[[ Extracted records, beginning ]]

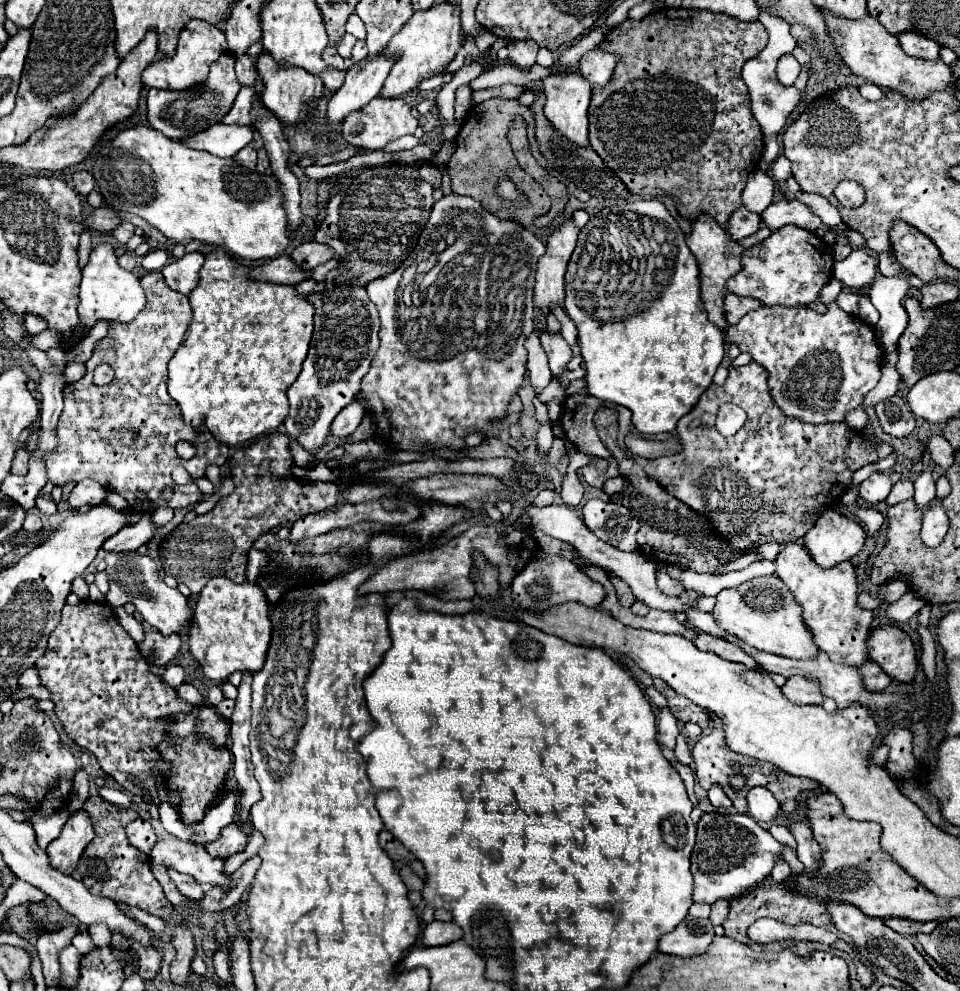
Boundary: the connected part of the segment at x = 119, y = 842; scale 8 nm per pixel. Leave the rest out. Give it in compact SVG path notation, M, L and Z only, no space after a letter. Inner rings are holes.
M92 796L84 802L84 810L90 814L96 836L94 840L86 846L84 854L80 856L78 862L78 872L82 876L84 886L94 894L94 896L108 896L116 902L122 902L126 906L134 906L140 908L152 916L164 918L168 920L174 912L174 906L168 902L168 898L164 896L162 886L158 884L158 880L152 874L150 868L150 856L146 856L144 852L140 852L138 848L134 848L128 842L128 836L124 832L126 824L138 818L136 808L128 808L122 810L110 802L106 802L100 796Z

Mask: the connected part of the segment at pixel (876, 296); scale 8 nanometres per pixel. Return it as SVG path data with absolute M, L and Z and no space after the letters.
M880 278L870 288L870 302L880 312L876 324L876 336L886 350L894 350L904 328L908 324L908 314L904 308L904 296L910 284L898 278Z

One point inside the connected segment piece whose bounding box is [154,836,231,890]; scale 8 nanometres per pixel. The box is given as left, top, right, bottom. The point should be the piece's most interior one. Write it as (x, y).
(187, 858)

[[ Extracted records, end ]]

--- What to produce ---
For this exercise, copy the lines from the one that contains "Mask: the connected" through the last line of the records, exactly and only those.

--- Answer area ---
Mask: the connected part of the segment at pixel (876, 296); scale 8 nanometres per pixel. Return it as SVG path data with absolute M, L and Z and no space after the letters.
M880 278L870 288L870 302L880 312L876 324L876 336L886 350L894 350L904 328L908 324L908 314L904 308L904 296L910 284L898 278Z

One point inside the connected segment piece whose bounding box is [154,836,231,890]; scale 8 nanometres per pixel. The box is given as left, top, right, bottom. The point should be the piece's most interior one. Write it as (x, y).
(187, 858)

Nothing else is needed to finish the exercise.